Skeletons, degenerations, and Gromov-Witten theory

This dissertation presents a study of the non--Archimedean and tropical geometry of relative Gromov--Witten theories. We investigate skeletons of analytifications of moduli spaces of maps in three settings -- the Abramovich--Corti--Vistoli space of twisted stable maps between curves, Jun Li's space of relative stable maps from P 1 to P 1, and the Abramovich--Chen--Gross--Siebert space of logarithmic maps to toric varieties and toric stacks. Our main motivation is a program for geometrizing correspondence theorems in tropical geometry, which typically relate an algebrogeometric enumerative problem with a combinatorial one. As applications, we recover new and simplified proofs of a number of important correspondence results in tropical geometry at the level of moduli spaces. We deduce that the tropical rational double ramification cycle, and more generally, tropical rational Gromov--Witten cycles for P 1 , are tropicalizations of their classical counterparts.
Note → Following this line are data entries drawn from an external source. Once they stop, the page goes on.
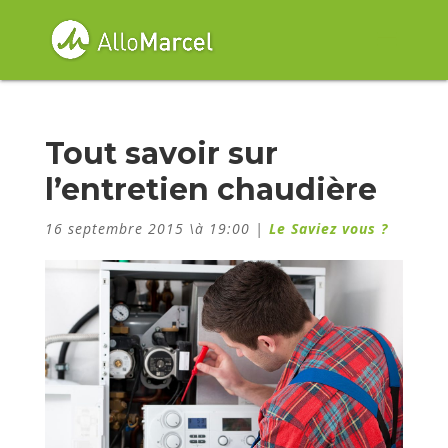
Tout savoir sur
l’entretien chaudière
16 septembre 2015 \à 19:00
|
Le Saviez vous ?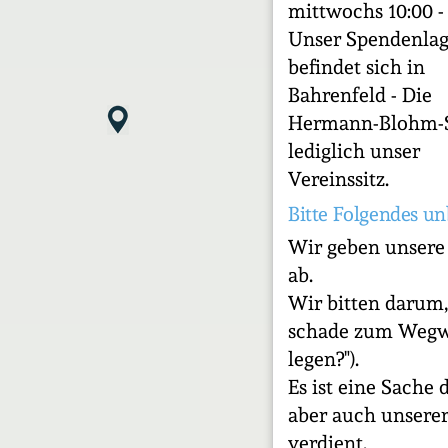
mittwochs 10:00 -
Unser Spendenlag
befindet sich in
Bahrenfeld - Die
Hermann-Blohm-St
lediglich unser
Vereinssitz.
Bitte Folgendes un
Wir geben unsere
ab.
Wir bitten darum,
schade zum Wegwe
legen?").
Es ist eine Sache
aber auch unsere
verdient.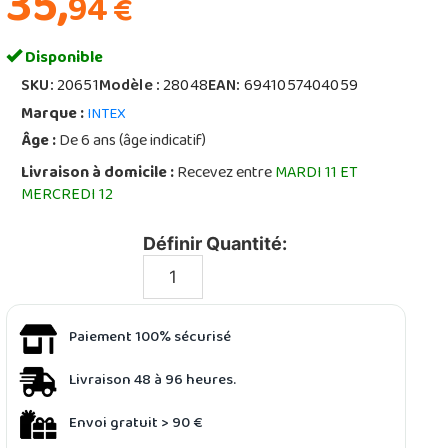
35,
94
€
Disponible
SKU:
20651
Modèle :
28048
EAN:
6941057404059
Marque :
INTEX
Âge :
De 6 ans (âge indicatif)
Livraison à domicile :
Recevez entre
MARDI 11 ET
MERCREDI 12
Définir Quantité:
Paiement 100% sécurisé
Livraison 48 à 96 heures.
Envoi gratuit > 90 €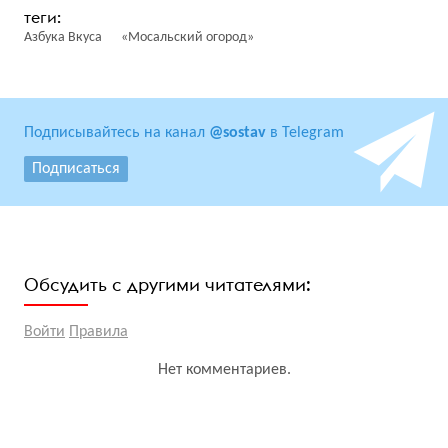
Азбука Вкуса
«Мосальский огород»
Подписывайтесь на канал
@sostav
в Telegram
Подписаться
Обсудить с другими читателями:
Войти
Правила
Нет комментариев.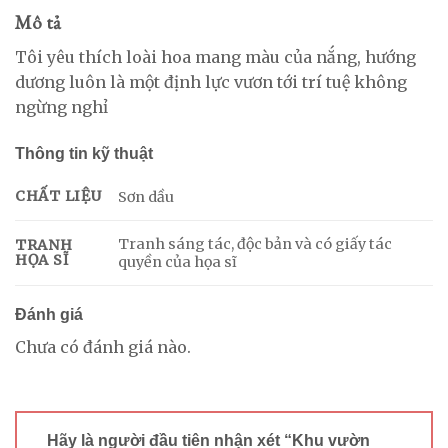
Mô tả
Tôi yêu thích loài hoa mang màu của nắng, hướng
dương luôn là một định lực vươn tới trí tuệ không
ngừng nghỉ
Thông tin kỹ thuật
CHẤT LIỆU
Sơn dầu
Tranh sáng tác, độc bản và có giấy tác
TRANH
HỌA SĨ
quyền của họa sĩ
Đánh giá
Chưa có đánh giá nào.
Hãy là người đầu tiên nhận xét “Khu vườn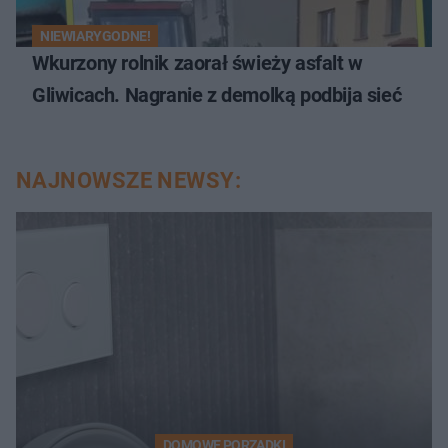
NIEWIARYGODNE!
Wkurzony rolnik zaorał świeży asfalt w
Gliwicach. Nagranie z demolką podbija sieć
NAJNOWSZE NEWSY:
DOMOWE PORZĄDKI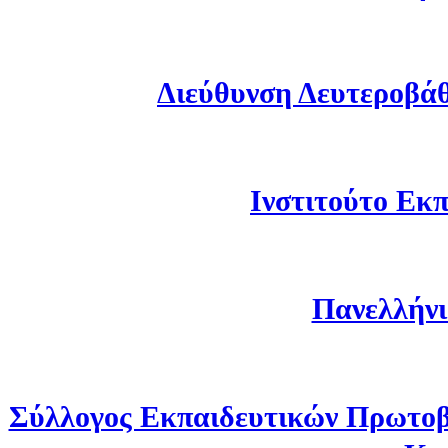
Διεύθυνση Δευτεροβά
Ινστιτούτο Εκπ
Πανελλήνι
Σύλλογος Εκπαιδευτικών Πρωτοβ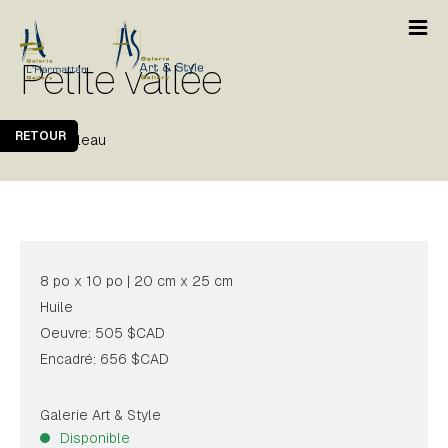
Petite vallée
RETOUR
Michel Pleau
8 po x 10 po | 20 cm x 25 cm
Huile
Oeuvre: 505 $CAD
Encadré: 656 $CAD
Galerie Art & Style
Disponible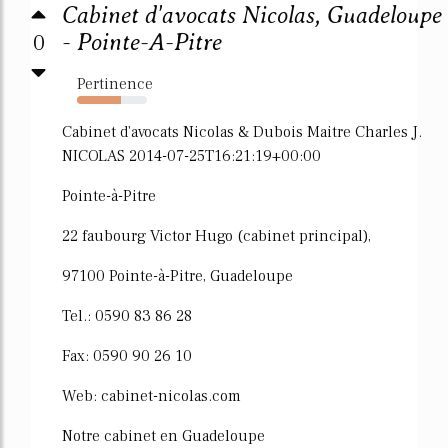
Cabinet d'avocats Nicolas, Guadeloupe
0
- Pointe-A-Pitre
Pertinence
63%
Cabinet d'avocats Nicolas & Dubois Maitre Charles J.
NICOLAS 2014-07-25T16:21:19+00:00
Pointe-à-Pitre
22 faubourg Victor Hugo (cabinet principal),
97100 Pointe-à-Pitre, Guadeloupe
Tel.: 0590 83 86 28
Fax: 0590 90 26 10
Web: cabinet-nicolas.com
Notre cabinet en Guadeloupe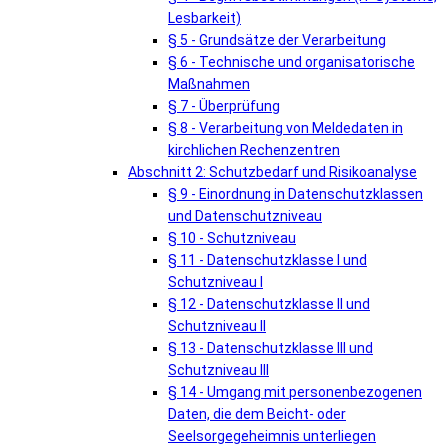
Lesbarkeit)
§ 5 - Grundsätze der Verarbeitung
§ 6 - Technische und organisatorische
Maßnahmen
§ 7 - Überprüfung
§ 8 - Verarbeitung von Meldedaten in
kirchlichen Rechenzentren
Abschnitt 2: Schutzbedarf und Risikoanalyse
§ 9 - Einordnung in Datenschutzklassen
und Datenschutzniveau
§ 10 - Schutzniveau
§ 11 - Datenschutzklasse I und
Schutzniveau I
§ 12 - Datenschutzklasse II und
Schutzniveau II
§ 13 - Datenschutzklasse III und
Schutzniveau III
§ 14 - Umgang mit personenbezogenen
Daten, die dem Beicht- oder
Seelsorgegeheimnis unterliegen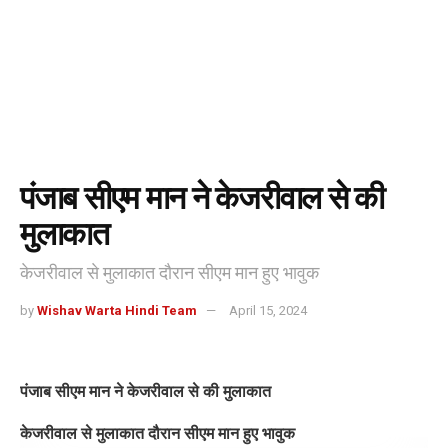
पंजाब सीएम मान ने केजरीवाल से की
मुलाकात
केजरीवाल से मुलाकात दौरान सीएम मान हुए भावुक
by
Wishav Warta Hindi Team
April 15, 2024
पंजाब सीएम मान ने केजरीवाल से की मुलाकात
केजरीवाल से मुलाकात दौरान सीएम मान हुए भावुक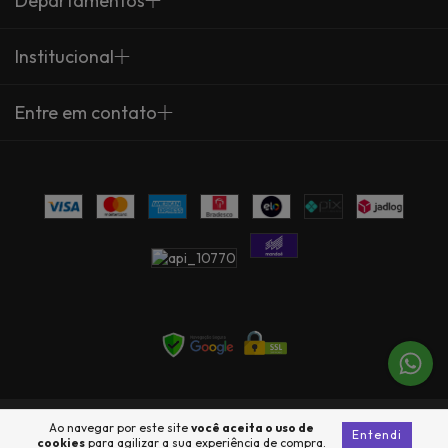
Departamentos
Institucional
Entre em contato
Copyright Arte Própria - 23735360000137 - 2026. Todos os direitos
Ao navegar por este site
você aceita o uso de
Entendi
reservados.
cookies
para agilizar a sua experiência de compra.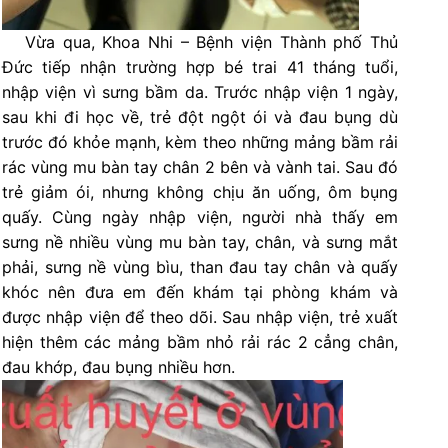
Vừa qua, Khoa Nhi – Bệnh viện Thành phố Thủ
Đức tiếp nhận trường hợp bé trai 41 tháng tuổi,
nhập viện vì sưng bầm da. Trước nhập viện 1 ngày,
sau khi đi học về, trẻ đột ngột ói và đau bụng dù
trước đó khỏe mạnh, kèm theo những mảng bầm rải
rác vùng mu bàn tay chân 2 bên và vành tai. Sau đó
trẻ giảm ói, nhưng không chịu ăn uống, ôm bụng
quấy. Cùng ngày nhập viện, người nhà thấy em
sưng nề nhiều vùng mu bàn tay, chân, và sưng mắt
phải, sưng nề vùng bìu, than đau tay chân và quấy
khóc nên đưa em đến khám tại phòng khám và
được nhập viện để theo dõi. Sau nhập viện, trẻ xuất
hiện thêm các mảng bầm nhỏ rải rác 2 cẳng chân,
đau khớp, đau bụng nhiều hơn.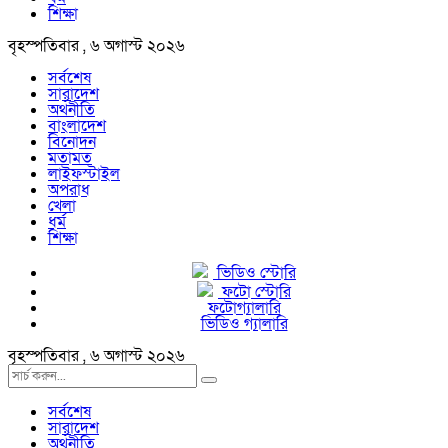
শিক্ষা
বৃহস্পতিবার , ৬ অগাস্ট ২০২৬
সর্বশেষ
সারাদেশ
অর্থনীতি
বাংলাদেশ
বিনোদন
মতামত
লাইফস্টাইল
অপরাধ
খেলা
ধর্ম
শিক্ষা
ভিডিও স্টোরি
ফটো স্টোরি
ফটোগ্যালারি
ভিডিও গ্যালারি
বৃহস্পতিবার , ৬ অগাস্ট ২০২৬
সর্বশেষ
সারাদেশ
অর্থনীতি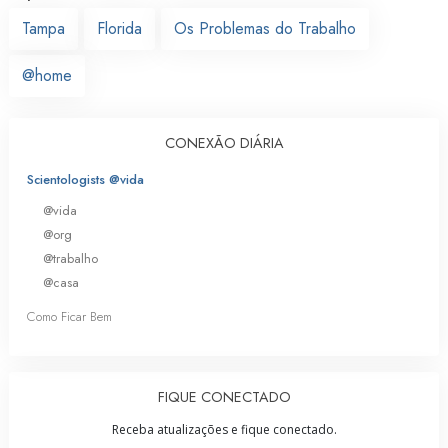
Tampa
Florida
Os Problemas do Trabalho
@home
CONEXÃO DIÁRIA
Scientologists @vida
@vida
@org
@trabalho
@casa
Como Ficar Bem
FIQUE CONECTADO
Receba atualizações e fique conectado.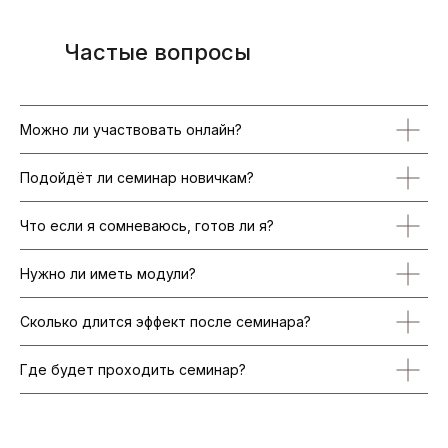
Частые вопросы
Можно ли участвовать онлайн?
Подойдёт ли семинар новичкам?
Что если я сомневаюсь, готов ли я?
Нужно ли иметь модули?
Сколько длится эффект после семинара?
Где будет проходить семинар?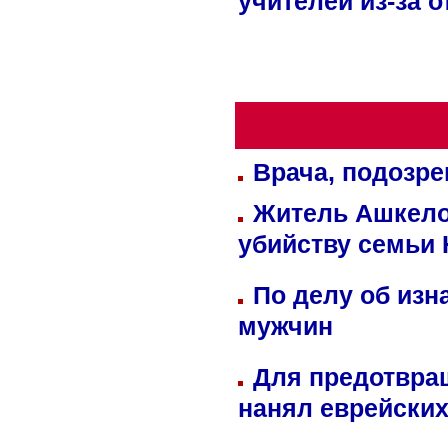
учителей из-за 
Врача, подозре
Житель Ашкелон
убийству семьи 
По делу об изн
мужчин
Для предотвра
нанял еврейских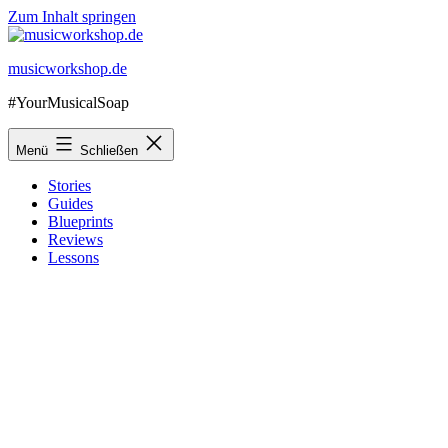
Zum Inhalt springen
musicworkshop.de
#YourMusicalSoap
Menü
Schließen
Stories
Guides
Blueprints
Reviews
Lessons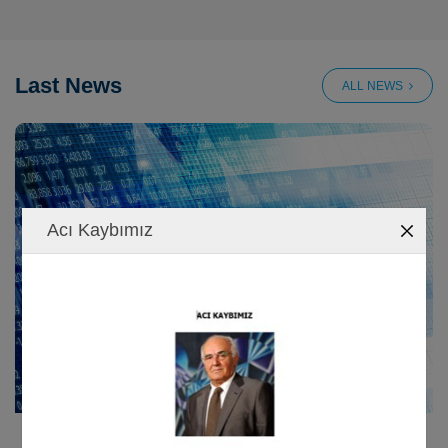
Last News
ALL NEWS
Acı Kaybımız
1/9/2023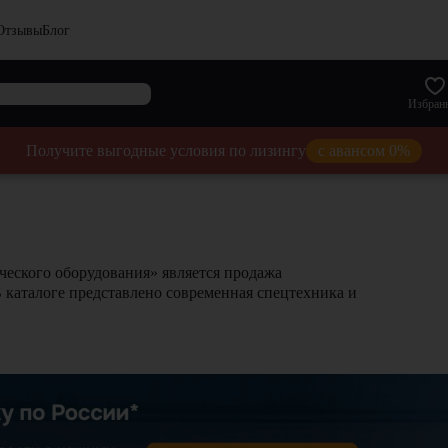
Отзывы
Блог
Избран
Получите выгодные условия по лизингу
с авансом 0%
еского оборудования» является продажа
В каталоге представлено современная спецтехника и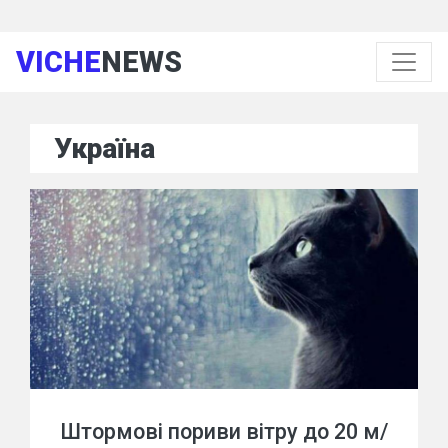
VICHE
NEWS
Україна
Штормові пориви вітру до 20 м/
This answers a question of Bertram, Cavalieri, and Markwig. Our study also reveals. an elementary description of the space of genus 0 logarithmic stable maps to a toric variety X as an explicit toroidal modification of M¯ 0,n x X. Finally, we turn our attention to the tropicalization of stable maps in the case of obstructed geometries. Our main result in this context shows that the every embedded tropical curve in R n may be realized as the tropicalization of a smooth curve together with a logarithmic map to a toric Artin fan, namely the quotient of a toric variety by its dense torus.